2) Annotation & Notification


  • gnat_tag: annotates (labels) the streams of flow data with tags.
  • gnat_rule: rule engine for triggering alerts and notifications on flow data.

3) Counting


  • gnat_aggregate: aggregates (counts) flows, byes, packets, proto, appid, and other telemetry/metrics into minute intervals.

4) Anomaly Detection Tools


Use Cases

The toolkit is designed to be simple and flexible, allowing it to be adapted for various use cases in network traffic analysis.

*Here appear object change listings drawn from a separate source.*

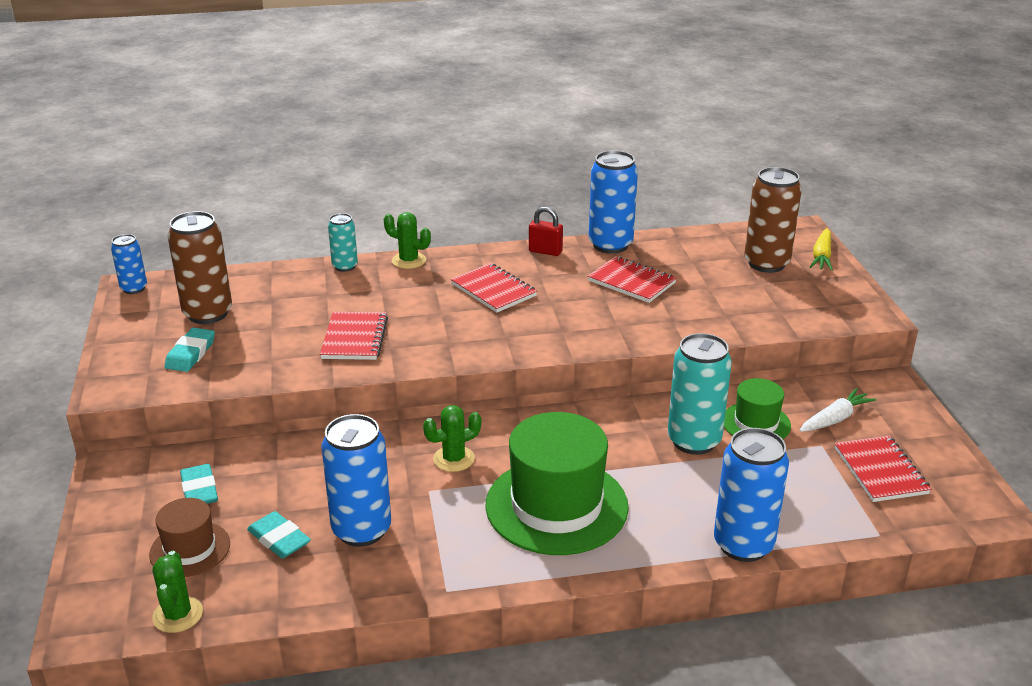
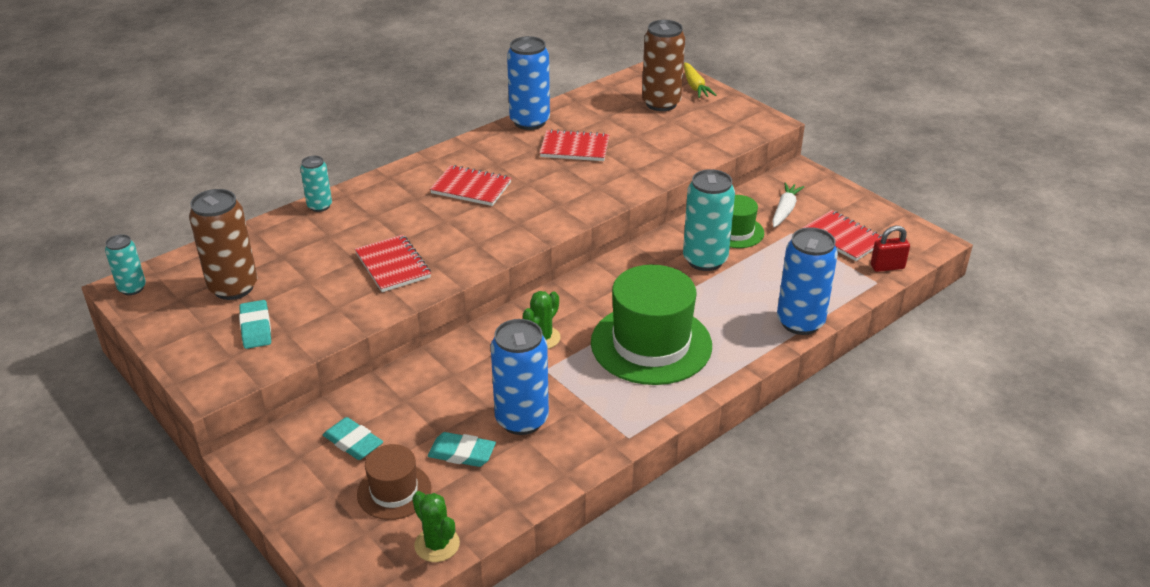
camera: 30 degrees left, 5 degrees up
(134, 288) = (132, 288): blue can -> turquoise can
(409, 261) = (373, 184): green cactus -> none
(545, 251) = (482, 142): red padlock -> red padlock (887, 267)

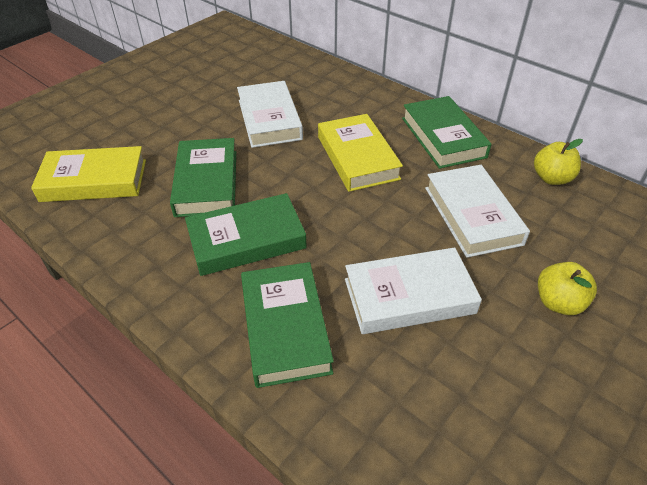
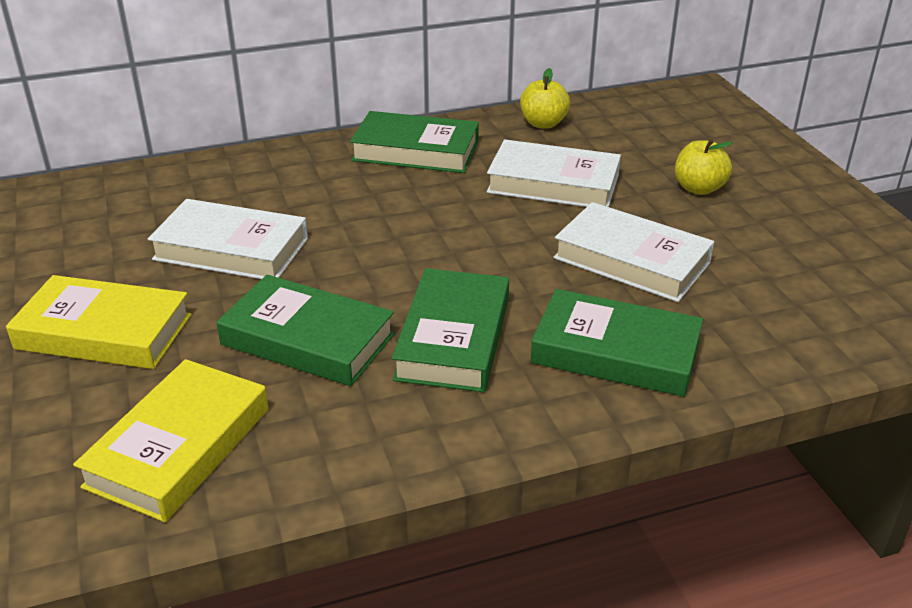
camera: 60 degrees left, 10 degrees down
(357, 157) = (388, 214): yellow book -> yellow book (104, 332)
(409, 296) = (631, 260): white book -> white book turned 75 degrees counterclockwise

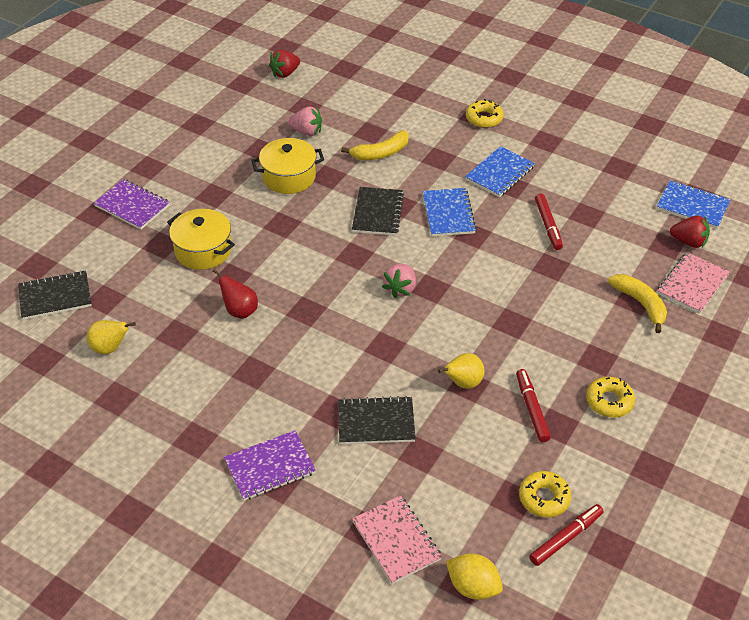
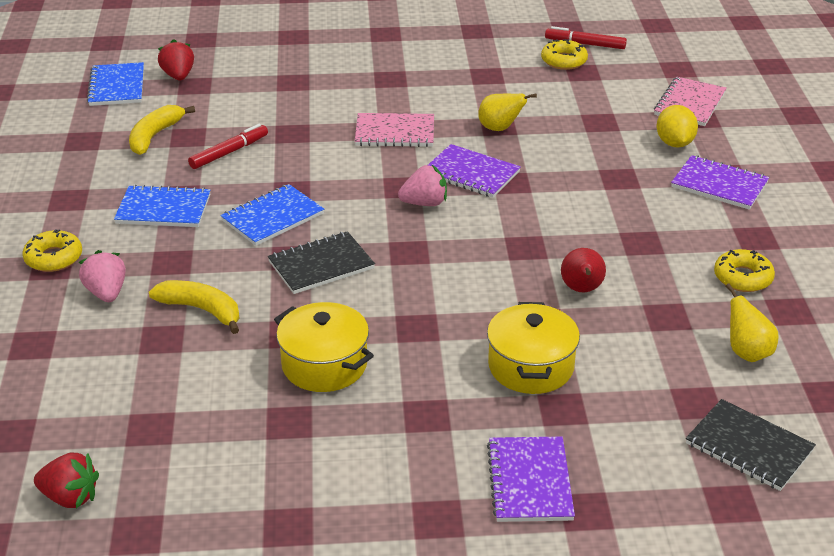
camera: 125 degrees left, 10 degrees down
(307, 132) = (210, 396): pink strawberry -> pink strawberry (106, 293)
(376, 422) = (600, 153): black notebook -> none
(415, 331) = (471, 173): none -> purple notebook
(473, 586) = (676, 64): yellow lemon -> yellow lemon (674, 143)
(532, 409) = (484, 90): red marker -> none
(609, 401) = (431, 62): yellow donut -> yellow donut (743, 277)
(640, 304) = (295, 77): yellow banana -> yellow banana (154, 136)
(692, 284) = (240, 61): pink notebook -> pink notebook (395, 132)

  • Network Monitoring: Track and analyze network traffic in real-time.
  • Flow Analysis: Gain insights into flow patterns and behaviors.
  • Data Export: Export flow data for further analysis or reporting.
  • Data Import: Import flow data from various sources for analysis.
  • Data Storage: Store flow data in a structured format for easy querying and analysis.
  • Data Visualization: Visualize network flows and patterns using third-party tools.
  • Security Analysis: Analyze network traffic for security threats and anomalies.
  • Performance Monitoring: Monitor network performance metrics and identify bottlenecks.
  • Data Enrichment: Enrich flow data with additional metadata for deeper analysis.
  • Data Retention: Manage data retention policies for compliance and storage efficiency.
  • Real-time Alerts: Set up alerts for specific network events, triggers, or anomalies.
  • Historical Analysis: Analyze historical flow data for trends and patterns.
  • Data Transformation: Transform flow data into various formats for compatibility.

Integrations

  • Motherduck: For data storage and management.
  • SuperSet: For data visualization.
  • Grafana: For visualizing flow data and creating dashboards.
  • OpenSearch: For indexing and searching flow data.
  • Apache Kafka: For real-time data streaming and processing.
  • FluentBit: For log aggregation and data collection.
  • Grafana Loki: For log aggregation and visualization.
  • Granfa Alloy: For collecting logs and sending them to Grafana Loki.
  • ClickHouse: For high-performance analytics and data warehousing.